Quando já não se consegue dizer o que é preto e o que é branco, a luz se apaga e a liberdade torna-se uma prisão voluntária. (Albert Camus)
No ano de 1839, o barco espanhol La Amistad conduz escravos. Dois mercadores cubanos são os proprietários da “carga”. Durante o percurso há uma rebelião e, por falta de conhecimento de navegação, os amotinados ficam perdidos no oceano – uma vez que pretendiam voltar para casa.
Navegando sem precisão de rumo, a embarcação é apreendida na costa estadunidense pela Marinha, e os escravos são presos sob a acusação de pirataria e homicídio. Jamais imaginavam o que o destino lhes reservara.
Diante da situação, começa uma disputa na justiça dos EUA pela posse dos negros, não interessando suas condições humanitárias, uma vez que são tratados como animais e conduzidos a ferro.

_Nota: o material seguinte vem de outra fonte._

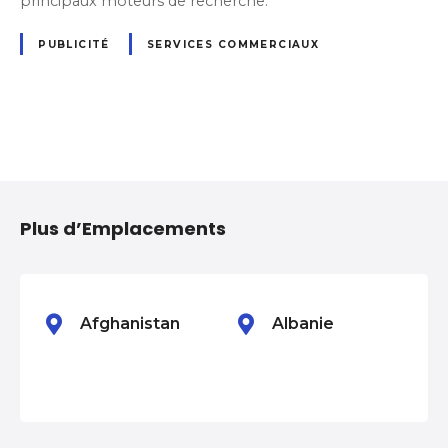
principaux moteurs de recherche.
PUBLICITÉ
SERVICES COMMERCIAUX
N
a
Plus d’Emplacements
v
i
g
Afghanistan
Albanie
a
t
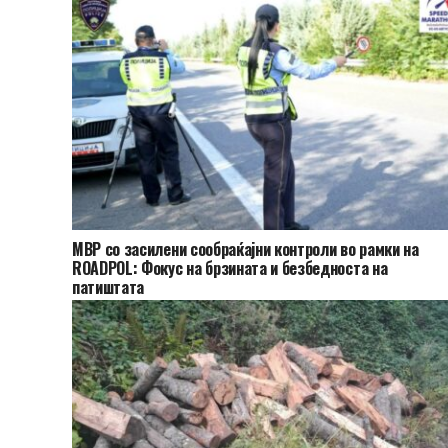
МВР со засилени сообраќајни контроли во рамки на
ROADPOL: Фокус на брзината и безбедноста на
патиштата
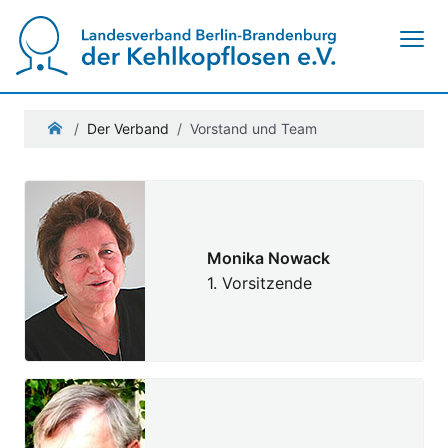
Navigation ein-/ausblenden
Der Verband
Vorstand und Team
Monika Nowack
1. Vorsitzende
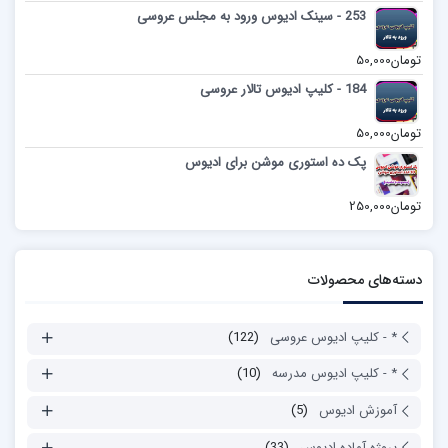
253 - سینک ادیوس ورود به مجلس عروسی
تومان
50,000
184 - کلیپ ادیوس تالار عروسی
تومان
50,000
پک ده استوری موشن برای ادیوس
تومان
250,000
دسته‌های محصولات
* - کلیپ ادیوس عروسی
(122)
* - کلیپ ادیوس مدرسه
(10)
آموزش ادیوس
(5)
پروژه آماده ادیوس
(33)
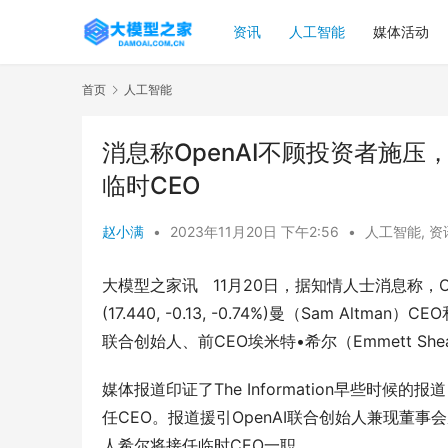
资讯
人工智能
媒体活动
首页
人工智能
消息称OpenAI不顾投资者施压
临时CEO
赵小满
•
2023年11月20日 下午2:56
•
人工智能
,
资
大模型之家讯   11月20日，据知情人士消息称，
(17.440, -0.13, -0.74%)曼（Sam A
联合创始人、前CEO埃米特•希尔（Emmett Sh
媒体报道印证了The Information早些时
任CEO。报道援引OpenAI联合创始人兼现董事会成员
人希尔将接任临时CEO一职。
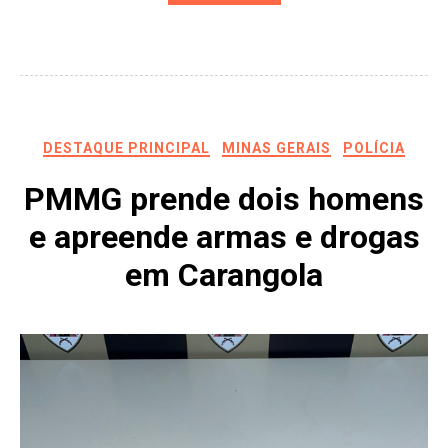
DESTAQUE PRINCIPAL
MINAS GERAIS
POLÍCIA
PMMG prende dois homens
e apreende armas e drogas
em Carangola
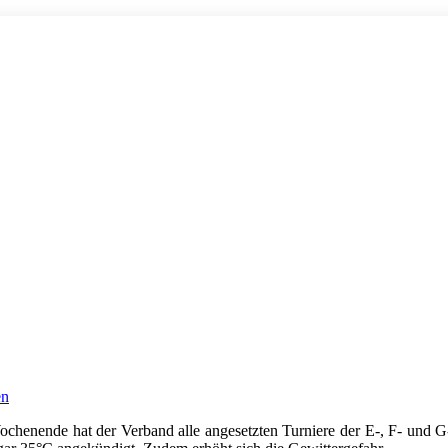
en
henende hat der Verband alle angesetzten Turniere der E-, F- und G-J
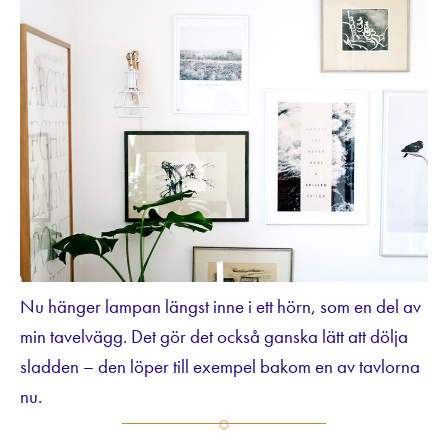
Nu hänger lampan längst inne i ett hörn, som en del av
min tavelvägg. Det gör det också ganska lätt att dölja
sladden – den löper till exempel bakom en av tavlorna
nu.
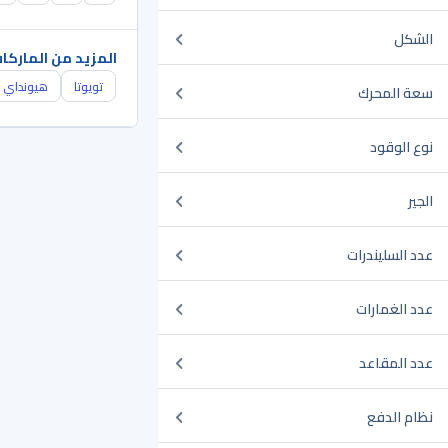
الشكل
المزيد من الماركا
تويوتا
هيونداي
سعة المحرك
نوع الوقود
الجير
عدد السليندرات
عدد الغمارات
عدد المقاعد
نظام الدفع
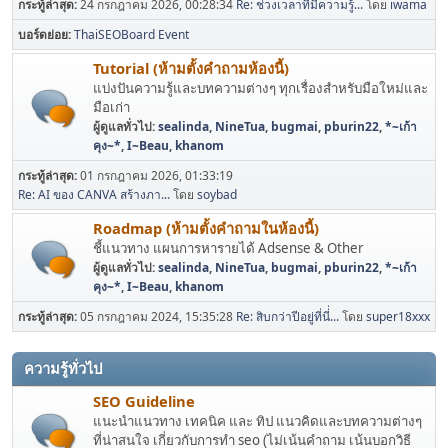
กระทู้ล่าสุด:
24 กรกฎาคม 2026, 00:28:34
Re: ช่วงเวลาที่มีความรู้...
โดย
iwama
บอร์ดย่อย
ThaiSEOBoard Event
Tutorial (ห้ามตั้งคำถามห้องนี้)
แบ่งปันความรู้และบทความต่างๆ ทุกเรื่องสำหรับมือใหม่และ
มือเก่า
ผู้ดูแลทั่วไป:
sealinda
,
NineTua
,
bugmai
,
pburin22
,
*~เก้า
คุง~*
,
I~Beau
,
khanom
กระทู้ล่าสุด:
01 กรกฎาคม 2026, 01:33:19
Re: AI ของ CANVA สร้างภา...
โดย
soybad
Roadmap (ห้ามตั้งคำถามในห้องนี้)
ชี้แนวทาง แผนการหารายได้ Adsense & Other
ผู้ดูแลทั่วไป:
sealinda
,
NineTua
,
bugmai
,
pburin22
,
*~เก้า
คุง~*
,
I~Beau
,
khanom
กระทู้ล่าสุด:
05 กรกฎาคม 2024, 15:35:28
Re: สิบกว่าปีอยู่ที่นี่่...
โดย
super18xxx
ความรู้ทั่วไป
SEO Guideline
แนะนำแนวทาง เทคนิค และ ทิป แนวคิดและบทความต่างๆ
ที่น่าสนใจ เกี่ยวกับการทำ seo (ไม่เน้นคำถาม เน้นบอกวิธี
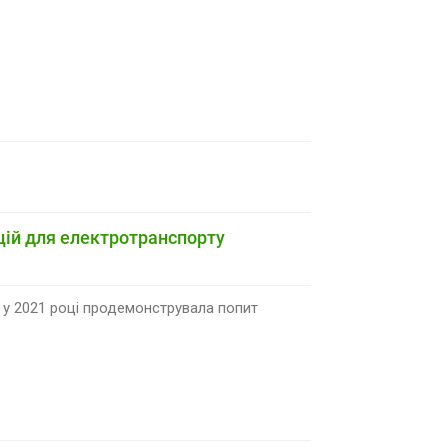
нцій для електротранспорту
 у 2021 році продемонструвала попит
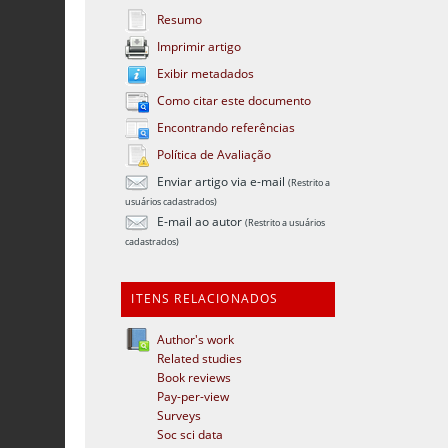
Resumo
Imprimir artigo
Exibir metadados
Como citar este documento
Encontrando referências
Política de Avaliação
Enviar artigo via e-mail
(Restrito a
usuários cadastrados)
E-mail ao autor
(Restrito a usuários
cadastrados)
ITENS RELACIONADOS
Author's work
Related studies
Book reviews
Pay-per-view
Surveys
Soc sci data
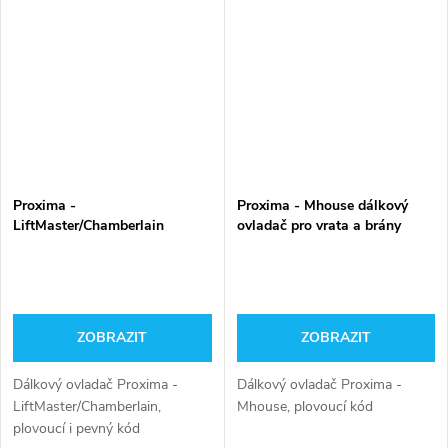
Proxima -
Proxima - Mhouse dálkový
LiftMaster/Chamberlain
ovladač pro vrata a brány
dálkový ovladač pro vrata a
brány
ZOBRAZIT
ZOBRAZIT
Dálkový ovladač Proxima -
Dálkový ovladač Proxima -
LiftMaster/Chamberlain,
Mhouse, plovoucí kód
plovoucí i pevný kód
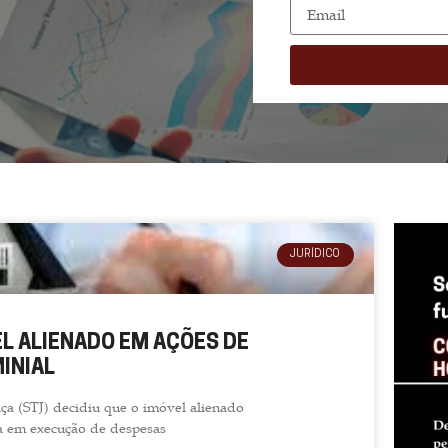
JURÍDICO
L ALIENADO EM AÇÕES DE
INIAL
ça (STJ) decidiu que o imóvel alienado
a em execução de despesas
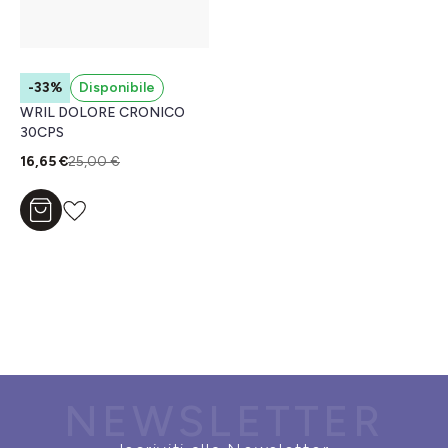
-33%
Disponibile
WRIL DOLORE CRONICO
30CPS
16,65 €
25,00 €
Aggiungi al carrello
NEWSLETTER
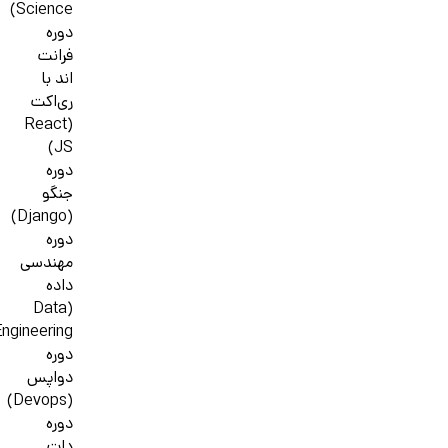
Science)
دوره
فرانت
اند با
ری‌اکت
(React
JS)
دوره
جنگو
(Django)
دوره
مهندسی
داده
(Data
ngineering)
دوره
دواپس
(Devops)
دوره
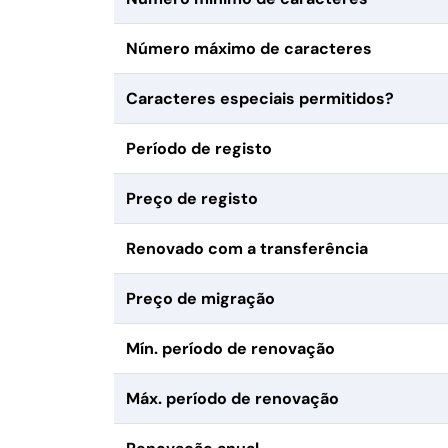
Número máximo de caracteres
Caracteres especiais permitidos?
Período de registo
Preço de registo
Renovado com a transferência
Preço de migração
Mín. período de renovação
Máx. período de renovação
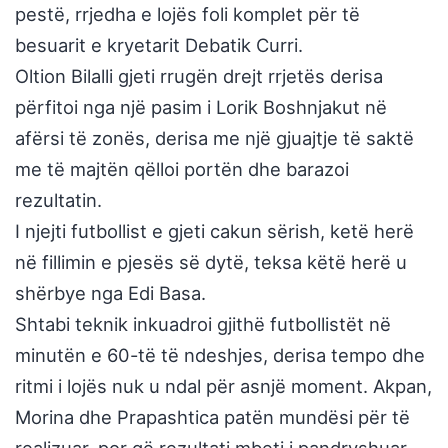
pestë, rrjedha e lojës foli komplet për të
besuarit e kryetarit Debatik Curri.
Oltion Bilalli gjeti rrugën drejt rrjetës derisa
përfitoi nga një pasim i Lorik Boshnjakut në
afërsi të zonës, derisa me një gjuajtje të saktë
me të majtën qëlloi portën dhe barazoi
rezultatin.
I njejti futbollist e gjeti cakun sërish, ketë herë
në fillimin e pjesës së dytë, teksa këtë herë u
shërbye nga Edi Basa.
Shtabi teknik inkuadroi gjithë futbollistët në
minutën e 60-të të ndeshjes, derisa tempo dhe
ritmi i lojës nuk u ndal për asnjë moment. Akpan,
Morina dhe Prapashtica patën mundësi për të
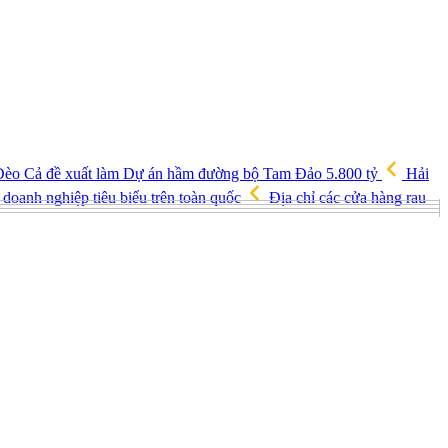
èo Cả đề xuất làm Dự án hầm đường bộ Tam Đảo 5.800 tỷ
Hải
doanh nghiệp tiêu biểu trên toàn quốc
Địa chỉ các cửa hàng rau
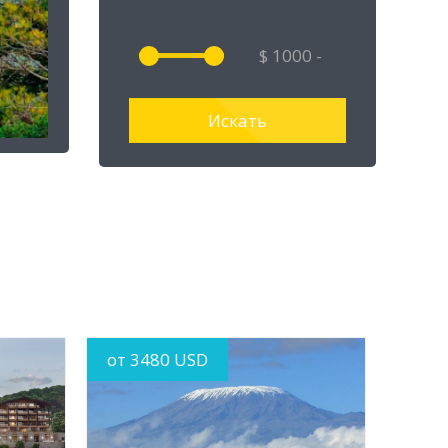
от 3480 USD
MORE INFO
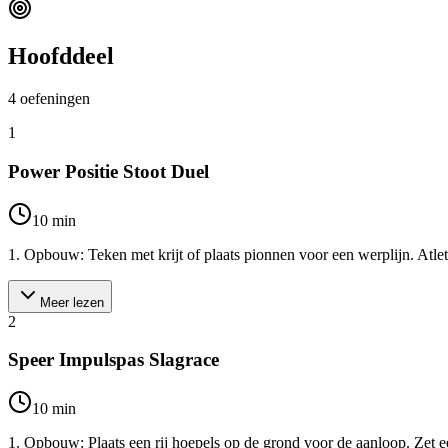
Hoofddeel
4
oefeningen
1
Power Positie Stoot Duel
10
min
1. Opbouw: Teken met krijt of plaats pionnen voor een werplijn. Atlete
Meer lezen
2
Speer Impulspas Slagrace
10
min
1. Opbouw: Plaats een rij hoepels op de grond voor de aanloop. Zet een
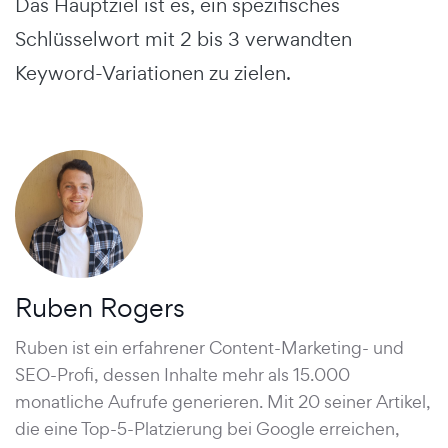
Das Hauptziel ist es, ein spezifisches
Schlüsselwort mit 2 bis 3 verwandten
Keyword-Variationen zu zielen.
Ruben Rogers
Ruben ist ein erfahrener Content-Marketing- und
SEO-Profi, dessen Inhalte mehr als 15.000
monatliche Aufrufe generieren. Mit 20 seiner Artikel,
die eine Top-5-Platzierung bei Google erreichen,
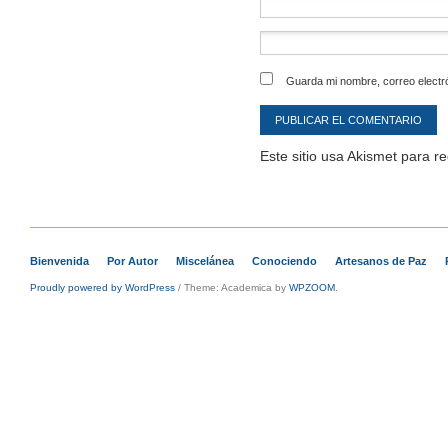
Guarda mi nombre, correo electr
Este sitio usa Akismet para r
Bienvenida
Por Autor
Miscelánea
Conociendo
Artesanos de Paz
Proudly powered by WordPress
/
Theme: Academica by
WPZOOM
.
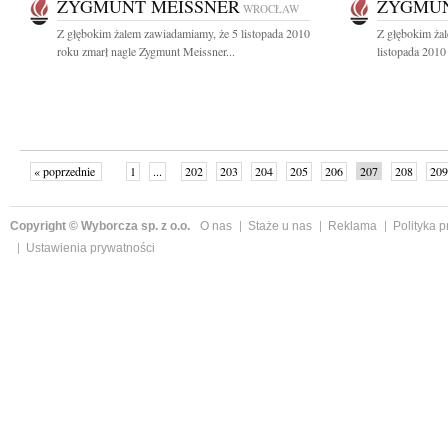
ZYGMUNT MEISSNER
ZYGMUN
WROCŁAW
Z głębokim żalem zawiadamiamy, że 5 listopada 2010
Z głębokim ża
roku zmarł nagle Zygmunt Meissner...
listopada 2010
« poprzednie
1
...
202
203
204
205
206
207
208
209
następne »
Copyright © Wyborcza sp. z o.o.
O nas
Staże u nas
Reklama
Polityka 
Ustawienia prywatności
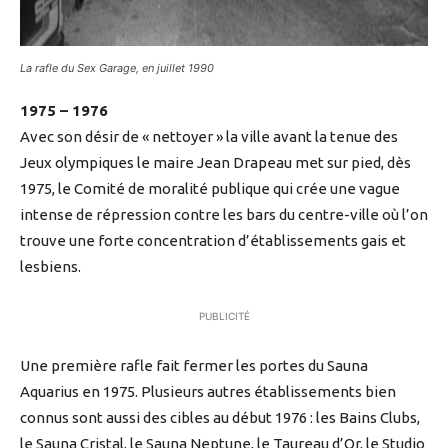
La rafle du Sex Garage, en juillet 1990
1975 – 1976
Avec son désir de « nettoyer » la ville avant la tenue des
Jeux olympiques le maire Jean Drapeau met sur pied, dès
1975, le Comité de moralité publique qui crée une vague
intense de répression contre les bars du centre-ville où l’on
trouve une forte concentration d’établissements gais et
lesbiens.
PUBLICITÉ
Une première rafle fait fermer les portes du Sauna
Aquarius en 1975. Plusieurs autres établissements bien
connus sont aussi des cibles au début 1976 : les Bains Clubs,
le Sauna Cristal, le Sauna Neptune, le Taureau d’Or, le Studio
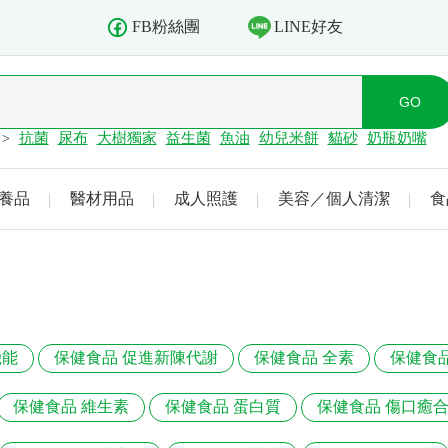
LINE好友
FB粉絲團
抗菌
尿布
大樹獨家
益生菌
魚油
幼兒米餅
貓砂
奶瓶奶嘴
>
養品
醫材用品
成人照護
美容／個人清潔
食
機能
保健食品 促進新陳代謝
保健食品 全素
保健食
保健食品 維生素
保健食品 蛋白質
保健食品 傷口癒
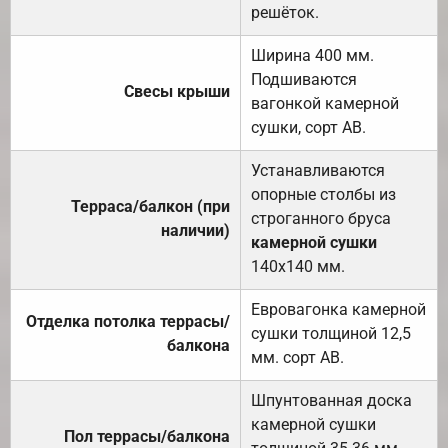
решёток.
Ширина 400 мм.
Подшиваются
Свесы крыши
вагонкой камерной
сушки, сорт АВ.
Устанавливаются
опорные столбы из
Терраса/балкон (при
строганного бруса
наличии)
камерной сушки
140х140 мм.
Евровагонка камерной
Отделка потолка террасы/
сушки толщиной 12,5
балкона
мм. сорт АВ.
Шпунтованная доска
камерной сушки
Пол террасы/балкона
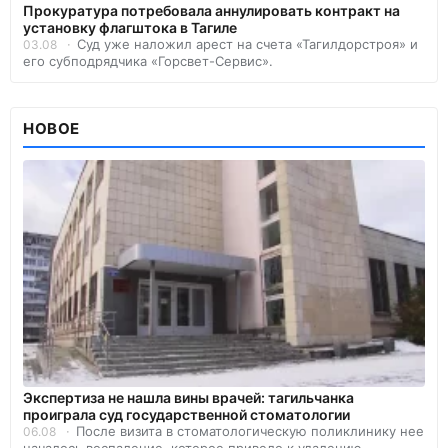
Прокуратура потребовала аннулировать контракт на
установку флагштока в Тагиле
Суд уже наложил арест на счета «Тагилдорстроя» и
03.08
его субподрядчика «Горсвет-Сервис».
НОВОЕ
Экспертиза не нашла вины врачей: тагильчанка
проиграла суд государственной стоматологии
После визита в стоматологическую поликлинику нее
06.08
началось воспаление, которое привело к удалению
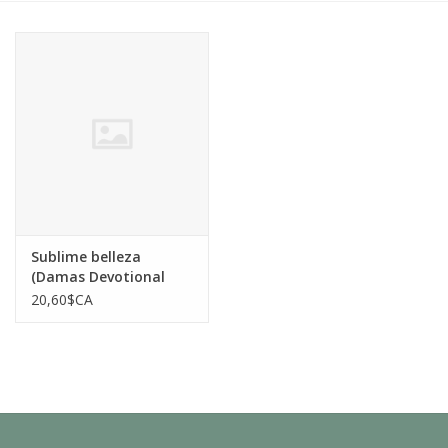
Sublime belleza
(Damas Devotional
2026)
20,60$CA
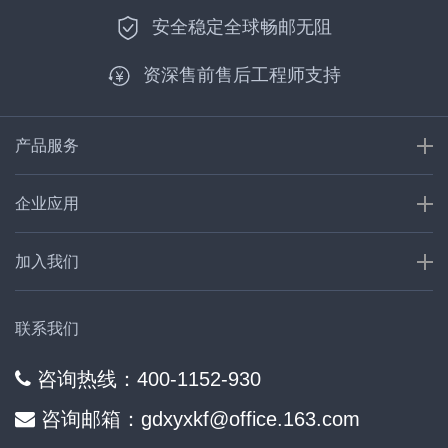
安全稳定全球畅邮无阻
资深售前售后工程师支持
产品服务
企业应用
加入我们
联系我们
咨询热线：400-1152-930
咨询邮箱：gdxyxkf@office.163.com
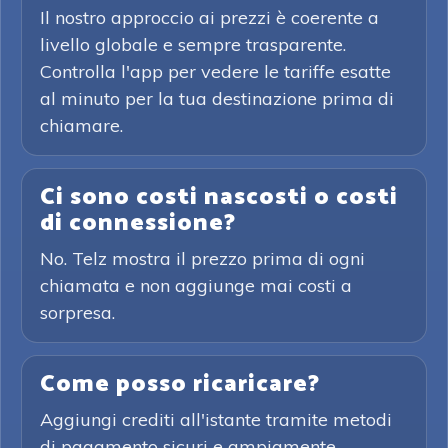
Il nostro approccio ai prezzi è coerente a
livello globale e sempre trasparente.
Controlla l'app per vedere le tariffe esatte
al minuto per la tua destinazione prima di
chiamare.
Ci sono costi nascosti o costi
di connessione?
No. Telz mostra il prezzo prima di ogni
chiamata e non aggiunge mai costi a
sorpresa.
Come posso ricaricare?
Aggiungi crediti all'istante tramite metodi
di pagamento sicuri e ampiamente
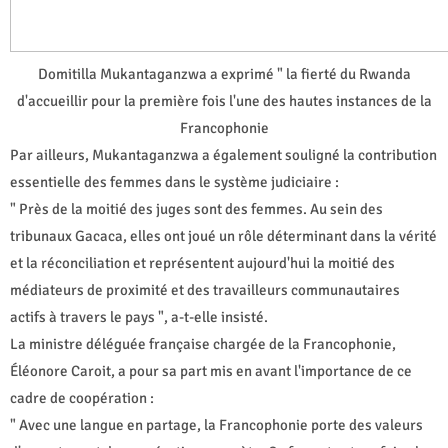
Domitilla Mukantaganzwa a exprimé " la fierté du Rwanda
d'accueillir pour la première fois l'une des hautes instances de la
Francophonie
Par ailleurs, Mukantaganzwa a également souligné la contribution
essentielle des femmes dans le système judiciaire :
" Près de la moitié des juges sont des femmes. Au sein des
tribunaux Gacaca, elles ont joué un rôle déterminant dans la vérité
et la réconciliation et représentent aujourd'hui la moitié des
médiateurs de proximité et des travailleurs communautaires
actifs à travers le pays ", a-t-elle insisté.
La ministre déléguée française chargée de la Francophonie,
Éléonore Caroit, a pour sa part mis en avant l'importance de ce
cadre de coopération :
" Avec une langue en partage, la Francophonie porte des valeurs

Em terras estranhas e sem entender nada do que promotor público fala no tribunal, eles ficam atônitos diante de uma situação inusitada. Mas, o motim, os livrou de serem explorados mais ainda. Há esperança de justiça! Afinal, estão não mãos do Júri.
A cor da pele fala alto, a acusação diz: os selvagens se livraram dos grilhões…e rastejaram até o convés, como predadores. Isso revela o desprezo pelos encarcerados e, ao mesmo tempo, uma intolerância pelo simples fato dos africanos buscarem a tão sonhada liberdade. São homens condenados antecipadamente.
Com destaque para os consagrados Morgam Freeman e Anthony Hopkins (O Silêncio dos Inocentes, de 1991), o elenco conta também com a forte interpretação de Djimon Hounsou, o aparente escravo líder Seingbe; e o convincente Matthew McConaughey, na condição de advogado de defesa.
O filme é, sem dúvida, um marco na carreira do diretor Steven Spielberg (Tubarão, de 1975), mesmo não sendo adorado pela indústria midiática do cinema.
O drama dos acorrentados é mostrado em flashbacks, quando Seingbe/Cinque recorda os momentos de sua prisão pelo seu próprio povo. Os açoites são iniciados na sua pátria, onde homens se unem ao crime nos tempos de infortúnio – uma dolorosa verdade que não pode ser apagada.
Uma cena me deixa entorpecido. Isso ocorre quando escravos estão sendo chicoteados na embarcação primeira, o Tecora, e uma mulher resolve por fim ao martírio se atirando no mar levando consigo seu filho pequeno. Não há como esquecer. Como não se pode esquecer o momento em que muitos são jogados vivos no oceano acorrentados pelo pescoço.
O julgamento avança. Os interesses políticos entram nos bastidores, quando os poderosos percebem uma possível liberdade. Manobras são feitas e as cartas marcadas – isso perdura no tempo, no exato tempo em que vivemos. Um vazio de princípios!
Vejo em relatos como esse, a grande e impagável contribuição do cinema para as novas gerações. É no resgate de fatos, contados por diretores compromissados com a história, que também mergulhamos nas profundezas das barbáries produzidas pelos humanos.
Amistad é mais que um filme. É um brado que ecoa e convulsiona a natureza perversa dos homens maus – os famigerados traficantes, e os abomináveis senhores de escravos. É, ainda, o triunfo da Justiça que todos queremos.